Usually the concept of causality is discussed in the context of hard sciences, especially physics, which are considered to be paradigmatic. To transfer this concept of causality to social sciences is believed to be a merely pragmatic problem: since the objects of social sciences are highly complex and can hardly be isolated, social science is not as "hard" a science as physics, although on principle it could be.

This essay argues for the other way round: that social sciences are paradigmatic for understanding the concept of causality: we couldn't understand the concept of causality in hard sciences had we never experienced it in our social world in the first place.

David Hume had argued that when we refer to causality, all we really experience is that what we call the effect will always happen after what we call the cause. But how did we arrive at the idea of perceiving this as a causal relationship at all, one that points to an inner connection between cause and effect rather than the mere temporal sequence we perceive? The answer is that we get this idea from our social experiences.

Social reality has the form of a text, i.e. everything in it has meaning and can and will be interpreted. Saying something is just as meaningful as not saying anything - both these actions deliver a message to the people around, whether intended or not.

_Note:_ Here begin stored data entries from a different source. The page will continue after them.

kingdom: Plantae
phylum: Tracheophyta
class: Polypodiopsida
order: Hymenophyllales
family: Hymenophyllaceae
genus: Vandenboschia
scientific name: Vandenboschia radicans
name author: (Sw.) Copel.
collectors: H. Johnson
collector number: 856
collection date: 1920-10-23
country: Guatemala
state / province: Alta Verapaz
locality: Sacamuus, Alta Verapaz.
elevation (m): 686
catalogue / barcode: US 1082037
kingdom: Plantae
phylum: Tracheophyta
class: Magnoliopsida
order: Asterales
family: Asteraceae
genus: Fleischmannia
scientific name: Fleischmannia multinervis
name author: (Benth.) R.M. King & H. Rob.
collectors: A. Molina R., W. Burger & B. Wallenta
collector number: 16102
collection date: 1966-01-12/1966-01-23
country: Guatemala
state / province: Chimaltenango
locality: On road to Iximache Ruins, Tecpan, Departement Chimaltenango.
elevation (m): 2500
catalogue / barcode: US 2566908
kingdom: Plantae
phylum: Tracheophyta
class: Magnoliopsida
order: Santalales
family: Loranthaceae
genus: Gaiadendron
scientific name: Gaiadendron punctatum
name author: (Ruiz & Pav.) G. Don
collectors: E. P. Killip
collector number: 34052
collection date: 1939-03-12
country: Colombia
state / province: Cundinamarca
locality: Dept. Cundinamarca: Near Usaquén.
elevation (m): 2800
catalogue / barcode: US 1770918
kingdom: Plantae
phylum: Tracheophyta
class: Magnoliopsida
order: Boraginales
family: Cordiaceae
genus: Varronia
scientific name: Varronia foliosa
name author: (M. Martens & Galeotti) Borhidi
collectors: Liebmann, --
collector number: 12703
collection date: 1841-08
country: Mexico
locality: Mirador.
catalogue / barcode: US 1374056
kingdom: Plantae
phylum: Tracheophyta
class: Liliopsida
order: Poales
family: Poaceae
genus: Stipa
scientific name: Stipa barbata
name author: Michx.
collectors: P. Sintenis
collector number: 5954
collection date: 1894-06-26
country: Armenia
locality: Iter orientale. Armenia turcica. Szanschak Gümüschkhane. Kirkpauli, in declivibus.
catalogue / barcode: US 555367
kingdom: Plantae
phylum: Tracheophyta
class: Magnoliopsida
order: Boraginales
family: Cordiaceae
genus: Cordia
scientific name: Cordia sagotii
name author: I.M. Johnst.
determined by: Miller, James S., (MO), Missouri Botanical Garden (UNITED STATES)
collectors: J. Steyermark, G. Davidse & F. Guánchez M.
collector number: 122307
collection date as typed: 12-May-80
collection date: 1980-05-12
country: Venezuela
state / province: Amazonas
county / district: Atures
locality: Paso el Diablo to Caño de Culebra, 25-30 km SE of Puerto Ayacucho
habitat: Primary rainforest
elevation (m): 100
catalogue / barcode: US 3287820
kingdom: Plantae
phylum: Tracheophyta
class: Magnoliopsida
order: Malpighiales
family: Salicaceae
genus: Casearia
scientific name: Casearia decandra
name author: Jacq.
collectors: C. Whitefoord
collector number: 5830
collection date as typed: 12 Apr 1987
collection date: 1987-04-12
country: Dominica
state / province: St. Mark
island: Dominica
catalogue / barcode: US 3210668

The rules that structure social reality are the rules of meaning respectively language; as speakers of our language we all know them implicitly. Therefore, to make our knowledge about them explicit, the social scientist has to only reconstruct them in their own medium - language respectively meaning. The rules exist objectively insofar as they actually generate the phenomena that need to be explained; they are generative rules.

The hard scientist, however, applies the concept of causality only by analogy to her social experiences. She may assume the fact that the cause is always followed by the effect stems from the same inner connection we experience when we talk of reasons in the social world, but she'll never know. Since nature has no meaning and doesn't speak, there are no existing rules merely to be found and reconstructed (rules are a property of language). Instead, the hard scientist has to construct the rules. They don't exist objectively (language is no property of nature) but are used to subsume our discrete empiric data; as such they are subsuming rules.

Therefore, it can be said that the hard scientist has to translate her object data into the medium of language and rules, while the social scientist need not do so. The act of translation moves hard sciences farther away from their objects, introducing new possibilities of error. In this respect, social sciences are less error-prone as hard sciences, contrary to common belief.

However, due to their very nature of being subject to human free action (which constitutes change and thereby history), social rules are of less prognostic value than those in the hard sciences.

Therefore, the question which kind of science comes closer to truth depends on the perspective. If the concept of truth is reduced to prognostic value (a prevalent view at least in Anglo-Saxon countries nowadays), it's certainly hard sciences. If it's not, it's probably social sciences.